■ Text segment:
★ ★ ★ ★ ★

One day a gentleman, unkempt, with a long straggly beard, shows up at the back door, and says to my grandmother what many people said—“I’m hungry.” She brought him in and fed him. Then she asked him his name. He says “my name is Jesus.” She asked if he has a last name. He says “I’m Jesus the Lord.” Well, he stayed in the house for seven years. He worshipped my grandmother, helped her with the kids, cleaned up, but he seldom left the house, and hardly said anything. The only time people can remember him leaving the house was to get clothes for the kids to go to school. Where could he have gotten clothes? I asked my aunts if they thought he had stolen them. I was amazed at how angry my aunts got at this insinuation. They wouldn’t entertain the possibility. So this grandmother was my uncle’s inspiration.

I’ve been asking my mother about our family, and I’ve learned some fascinating things. My grandmother was very outgoing, while my grandfather was very quiet. He worked twelve hours at the Packard Motor Company, and wouldn’t even come into the house to eat, he would just go back to his little urban ghetto garden, and work there. My grandmother would say to him, “Du bist drei hunnert jahre alt!” You are three hundred years old. Then it dawned on me this has been going for three generations! My father was a stick-in-the-mud, and it drove my mother crazy. She had her own way of saying to him “Du bist drei hunnert jahre alt.” I knew my wife Gloria would love to hear this story, because in her own way, she keeps saying to me that I am three hundred years old. My father would always be described as “such a good man” [laughs], but not giving .., unavailable emotionally, in his own world. My father and I and my grandfather are very much that way. We can be around each other all day without saying anything. It just drives the women crazy, they can’t stand it. They want us to be much more available and excited.

I was fortunate to be blessed to have this balance to my misery. I witnessed and was the recipient of the best in people, and that was in me, even during my violent times. I always knew that, as nasty as I was, it was really an act, and that something else was important to me, something different from what other boys would be into. I always knew that I was different from the other boys. I never fooled myself. Only in recent years in men’s groups have I come to realize how universal that was, that we all feel different.

A few years ago my younger son, my mother, and I were going through photographs. My son saw a newspaper picture of me teaching kids to box—“Dad, I didn’t know you taught boxing!” God, how much I boxed, and I hated every second of it, and yet I taught it to inner city kids. But I always knew it was fake. It was also very confusing because there is so much that is good and fun about boxing and other sports—a pleasure in throwing and hitting, mixed together with violence and competition. Over the years, I’ve learned to sort out the good and bad. I still experience and almost orgasmic reaction to swinging a baseball bat. Today I was throwing stones at the lake. I love to throw, and I throw very well. The best part of my life when I was young, was sports. I loved, worshipped them. I couldn’t wait to get out of school and play. That’s still true. When I come into town, I can’t wait to get out in the field to shag some flies and hit come fly balls.

I should give a word to Clayton Lafferty here. He was the person from whom I first heard about psychology. I didn’t come from a very intellectual background. No one in my family had gone to college. My father was brilliant, is brilliant, but I can’t remember him ever reading a book. My mother was a voracious reader. She reads more than anybody I’ve ever seen, but all trash! [laughs] So I never knew much about what field to go into or anything. Clayton Lafferty was the oldest kid in the neighborhood, and the first person I had ever talked to who was from college. He said he was going to be a psychologist, and that’s the first time I remember hearing that word. Shortly after that, I wrote a paper for high school on criminal psychology. It seemed to meet this need that I had to deal with suffering, to learn about psychology, to learn why people are nasty to one another.

★ ★ ★ ★ ★

■ Data listing:
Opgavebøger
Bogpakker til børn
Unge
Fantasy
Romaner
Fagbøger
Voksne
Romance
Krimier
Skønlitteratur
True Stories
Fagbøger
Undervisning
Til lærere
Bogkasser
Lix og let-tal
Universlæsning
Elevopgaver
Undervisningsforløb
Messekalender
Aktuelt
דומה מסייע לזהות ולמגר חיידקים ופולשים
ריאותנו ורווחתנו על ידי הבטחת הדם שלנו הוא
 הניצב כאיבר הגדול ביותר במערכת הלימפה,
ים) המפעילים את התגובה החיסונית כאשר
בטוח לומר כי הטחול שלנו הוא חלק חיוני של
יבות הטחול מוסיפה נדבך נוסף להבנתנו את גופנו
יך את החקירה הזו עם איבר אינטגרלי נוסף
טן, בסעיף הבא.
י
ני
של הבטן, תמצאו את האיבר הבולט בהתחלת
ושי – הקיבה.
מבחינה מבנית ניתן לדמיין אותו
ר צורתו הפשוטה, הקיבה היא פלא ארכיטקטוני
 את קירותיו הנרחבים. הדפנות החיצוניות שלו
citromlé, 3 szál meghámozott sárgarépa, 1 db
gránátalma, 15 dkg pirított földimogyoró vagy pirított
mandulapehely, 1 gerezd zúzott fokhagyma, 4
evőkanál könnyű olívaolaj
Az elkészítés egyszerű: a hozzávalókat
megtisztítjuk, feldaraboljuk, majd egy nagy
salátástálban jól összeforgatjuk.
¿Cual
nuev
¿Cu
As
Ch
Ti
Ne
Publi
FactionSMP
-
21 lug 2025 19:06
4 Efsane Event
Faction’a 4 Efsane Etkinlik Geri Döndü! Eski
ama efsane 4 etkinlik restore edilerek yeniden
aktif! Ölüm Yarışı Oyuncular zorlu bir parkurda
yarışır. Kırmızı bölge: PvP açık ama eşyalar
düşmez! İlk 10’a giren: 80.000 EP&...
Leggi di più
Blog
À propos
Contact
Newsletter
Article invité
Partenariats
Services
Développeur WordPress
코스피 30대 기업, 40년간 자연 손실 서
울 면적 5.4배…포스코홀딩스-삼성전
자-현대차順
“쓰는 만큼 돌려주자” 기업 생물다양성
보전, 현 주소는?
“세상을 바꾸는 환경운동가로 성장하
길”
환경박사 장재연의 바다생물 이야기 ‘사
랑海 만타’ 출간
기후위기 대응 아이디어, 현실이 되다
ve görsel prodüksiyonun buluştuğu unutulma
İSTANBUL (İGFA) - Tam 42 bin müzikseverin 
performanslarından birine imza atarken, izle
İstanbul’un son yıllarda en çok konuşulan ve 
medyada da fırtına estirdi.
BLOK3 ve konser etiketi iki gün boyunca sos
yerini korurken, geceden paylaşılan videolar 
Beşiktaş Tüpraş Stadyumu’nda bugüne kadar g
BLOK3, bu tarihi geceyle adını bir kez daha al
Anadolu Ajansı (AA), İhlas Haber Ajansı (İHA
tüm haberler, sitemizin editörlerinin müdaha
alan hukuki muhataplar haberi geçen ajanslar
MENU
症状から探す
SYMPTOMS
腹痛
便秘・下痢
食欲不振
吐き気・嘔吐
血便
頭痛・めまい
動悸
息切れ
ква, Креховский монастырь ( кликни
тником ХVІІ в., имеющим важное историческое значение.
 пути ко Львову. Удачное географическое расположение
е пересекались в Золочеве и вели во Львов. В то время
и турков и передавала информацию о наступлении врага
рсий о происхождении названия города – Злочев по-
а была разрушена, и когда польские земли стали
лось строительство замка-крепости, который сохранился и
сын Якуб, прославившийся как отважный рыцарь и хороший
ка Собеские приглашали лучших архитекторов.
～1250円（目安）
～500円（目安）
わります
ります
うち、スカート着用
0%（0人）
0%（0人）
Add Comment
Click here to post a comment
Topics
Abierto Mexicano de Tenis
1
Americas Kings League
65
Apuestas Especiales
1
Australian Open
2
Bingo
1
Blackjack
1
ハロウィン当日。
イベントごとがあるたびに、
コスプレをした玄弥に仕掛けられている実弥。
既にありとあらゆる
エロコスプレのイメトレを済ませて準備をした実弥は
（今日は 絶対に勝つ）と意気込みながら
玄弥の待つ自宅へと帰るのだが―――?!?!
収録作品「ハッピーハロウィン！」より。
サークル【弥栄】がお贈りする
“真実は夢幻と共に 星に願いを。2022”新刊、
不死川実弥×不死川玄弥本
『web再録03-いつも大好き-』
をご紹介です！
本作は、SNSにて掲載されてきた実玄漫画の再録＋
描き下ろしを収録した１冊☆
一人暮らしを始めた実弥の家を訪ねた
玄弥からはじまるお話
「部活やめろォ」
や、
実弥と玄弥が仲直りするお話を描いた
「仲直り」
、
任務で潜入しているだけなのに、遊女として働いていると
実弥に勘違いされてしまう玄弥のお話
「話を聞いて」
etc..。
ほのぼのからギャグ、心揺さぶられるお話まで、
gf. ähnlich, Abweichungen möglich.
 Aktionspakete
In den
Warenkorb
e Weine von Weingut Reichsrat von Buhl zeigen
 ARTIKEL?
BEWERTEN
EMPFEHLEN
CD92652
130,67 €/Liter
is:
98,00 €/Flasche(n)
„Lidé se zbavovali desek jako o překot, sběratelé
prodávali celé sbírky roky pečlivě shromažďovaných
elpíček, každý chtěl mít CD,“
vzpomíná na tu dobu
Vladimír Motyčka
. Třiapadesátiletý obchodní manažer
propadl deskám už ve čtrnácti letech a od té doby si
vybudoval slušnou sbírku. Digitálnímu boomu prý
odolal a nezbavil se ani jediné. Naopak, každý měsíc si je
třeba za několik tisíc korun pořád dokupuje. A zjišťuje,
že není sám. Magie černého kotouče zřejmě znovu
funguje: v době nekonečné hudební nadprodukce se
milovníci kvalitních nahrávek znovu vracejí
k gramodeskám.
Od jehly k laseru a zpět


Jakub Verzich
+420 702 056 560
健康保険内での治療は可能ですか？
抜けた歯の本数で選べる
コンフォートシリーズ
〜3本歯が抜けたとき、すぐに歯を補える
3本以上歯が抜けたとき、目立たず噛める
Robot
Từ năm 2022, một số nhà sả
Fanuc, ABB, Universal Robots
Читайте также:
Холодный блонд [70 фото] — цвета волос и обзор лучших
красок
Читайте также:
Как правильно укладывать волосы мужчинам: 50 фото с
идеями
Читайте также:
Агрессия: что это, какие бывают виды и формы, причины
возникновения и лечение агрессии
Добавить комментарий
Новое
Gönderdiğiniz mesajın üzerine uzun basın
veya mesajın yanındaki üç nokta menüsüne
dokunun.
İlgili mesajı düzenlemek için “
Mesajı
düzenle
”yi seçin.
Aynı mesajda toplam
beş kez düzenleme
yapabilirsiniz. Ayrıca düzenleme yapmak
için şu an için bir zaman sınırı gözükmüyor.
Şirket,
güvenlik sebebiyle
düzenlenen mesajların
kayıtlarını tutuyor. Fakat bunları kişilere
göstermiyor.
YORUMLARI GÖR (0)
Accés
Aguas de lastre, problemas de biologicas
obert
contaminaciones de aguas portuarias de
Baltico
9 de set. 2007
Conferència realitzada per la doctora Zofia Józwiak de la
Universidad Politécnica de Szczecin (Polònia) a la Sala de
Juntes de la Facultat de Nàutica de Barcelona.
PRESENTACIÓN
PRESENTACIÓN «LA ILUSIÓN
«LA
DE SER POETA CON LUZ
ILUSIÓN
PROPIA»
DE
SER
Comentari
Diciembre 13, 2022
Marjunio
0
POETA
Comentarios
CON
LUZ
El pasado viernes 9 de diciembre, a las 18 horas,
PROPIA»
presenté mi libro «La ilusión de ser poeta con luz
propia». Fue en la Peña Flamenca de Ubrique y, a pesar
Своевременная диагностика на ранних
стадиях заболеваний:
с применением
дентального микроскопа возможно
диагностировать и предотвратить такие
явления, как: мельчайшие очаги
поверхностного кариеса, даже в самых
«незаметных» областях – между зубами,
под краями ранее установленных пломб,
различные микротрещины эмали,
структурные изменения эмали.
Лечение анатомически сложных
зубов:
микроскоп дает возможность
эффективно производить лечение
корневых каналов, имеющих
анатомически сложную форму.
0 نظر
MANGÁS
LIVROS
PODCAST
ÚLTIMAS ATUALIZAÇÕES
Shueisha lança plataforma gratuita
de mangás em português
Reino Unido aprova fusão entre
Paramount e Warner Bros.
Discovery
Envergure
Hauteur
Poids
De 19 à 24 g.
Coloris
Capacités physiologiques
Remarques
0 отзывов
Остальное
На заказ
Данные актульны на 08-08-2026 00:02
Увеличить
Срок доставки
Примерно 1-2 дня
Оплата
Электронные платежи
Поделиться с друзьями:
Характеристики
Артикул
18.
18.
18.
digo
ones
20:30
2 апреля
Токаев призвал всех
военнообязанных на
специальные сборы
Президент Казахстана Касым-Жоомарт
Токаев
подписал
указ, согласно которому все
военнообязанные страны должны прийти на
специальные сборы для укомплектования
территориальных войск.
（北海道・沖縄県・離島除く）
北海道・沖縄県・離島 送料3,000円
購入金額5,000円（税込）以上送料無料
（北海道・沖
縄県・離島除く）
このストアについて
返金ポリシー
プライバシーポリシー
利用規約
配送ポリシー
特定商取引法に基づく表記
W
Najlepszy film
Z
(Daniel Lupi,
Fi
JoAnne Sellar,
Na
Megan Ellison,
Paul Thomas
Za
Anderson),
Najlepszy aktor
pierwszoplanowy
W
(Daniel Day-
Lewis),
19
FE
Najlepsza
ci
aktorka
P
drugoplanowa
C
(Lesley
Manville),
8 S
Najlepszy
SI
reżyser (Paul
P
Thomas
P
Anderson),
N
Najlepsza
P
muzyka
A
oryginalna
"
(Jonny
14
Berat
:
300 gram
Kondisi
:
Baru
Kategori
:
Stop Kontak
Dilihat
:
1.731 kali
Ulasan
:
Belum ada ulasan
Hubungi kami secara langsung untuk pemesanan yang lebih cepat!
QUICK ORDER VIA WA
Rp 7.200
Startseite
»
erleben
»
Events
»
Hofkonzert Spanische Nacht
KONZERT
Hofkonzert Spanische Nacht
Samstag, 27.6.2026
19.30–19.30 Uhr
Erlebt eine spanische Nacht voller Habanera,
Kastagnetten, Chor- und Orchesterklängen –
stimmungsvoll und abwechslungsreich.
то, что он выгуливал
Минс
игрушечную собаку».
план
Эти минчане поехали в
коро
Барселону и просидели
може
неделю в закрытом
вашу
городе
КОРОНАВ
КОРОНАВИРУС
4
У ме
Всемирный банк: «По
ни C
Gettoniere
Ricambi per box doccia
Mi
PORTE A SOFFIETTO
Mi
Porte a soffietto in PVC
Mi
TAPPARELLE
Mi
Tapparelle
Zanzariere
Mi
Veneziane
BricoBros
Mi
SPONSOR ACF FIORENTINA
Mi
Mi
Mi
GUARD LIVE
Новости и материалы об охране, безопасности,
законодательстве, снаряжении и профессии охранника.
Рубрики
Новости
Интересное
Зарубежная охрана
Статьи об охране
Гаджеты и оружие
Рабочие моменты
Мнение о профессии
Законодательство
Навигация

★ ★ ★ ★ ★

■ What you will do:
**A.** Duplicate the passage of the family memoir starting at "One day a gentleman, unkempt, with" and ending at "my uncle’s inspiration.".
**B.** For each statement, state whether it agrees with the family memoir with yes or no, and quote the words of the memoir that decide it: (i) The grandfather worked twelve hours at the Packard Motor Company. (ii) The narrator's mother read mostly serious literature. (iii) The man who came to the back door stayed in the house for seven years.
Answer solely from the family memoir.

■ Solution set:
**A.**
One day a gentleman, unkempt, with a long straggly beard, shows up at the back door, and says to my grandmother what many people said—“I’m hungry.” She brought him in and fed him. Then she asked him his name. He says “my name is Jesus.” She asked if he has a last name. He says “I’m Jesus the Lord.” Well, he stayed in the house for seven years. He worshipped my grandmother, helped her with the kids, cleaned up, but he seldom left the house, and hardly said anything. The only time people can remember him leaving the house was to get clothes for the kids to go to school. Where could he have gotten clothes? I asked my aunts if they thought he had stolen them. I was amazed at how angry my aunts got at this insinuation. They wouldn’t entertain the possibility. So this grandmother was my uncle’s inspiration.

**B.**
(i) Yes: "He worked twelve hours at the Packard Motor Company"
(ii) No: "She reads more than anybody I’ve ever seen, but all trash!"
(iii) Yes: "Well, he stayed in the house for seven years."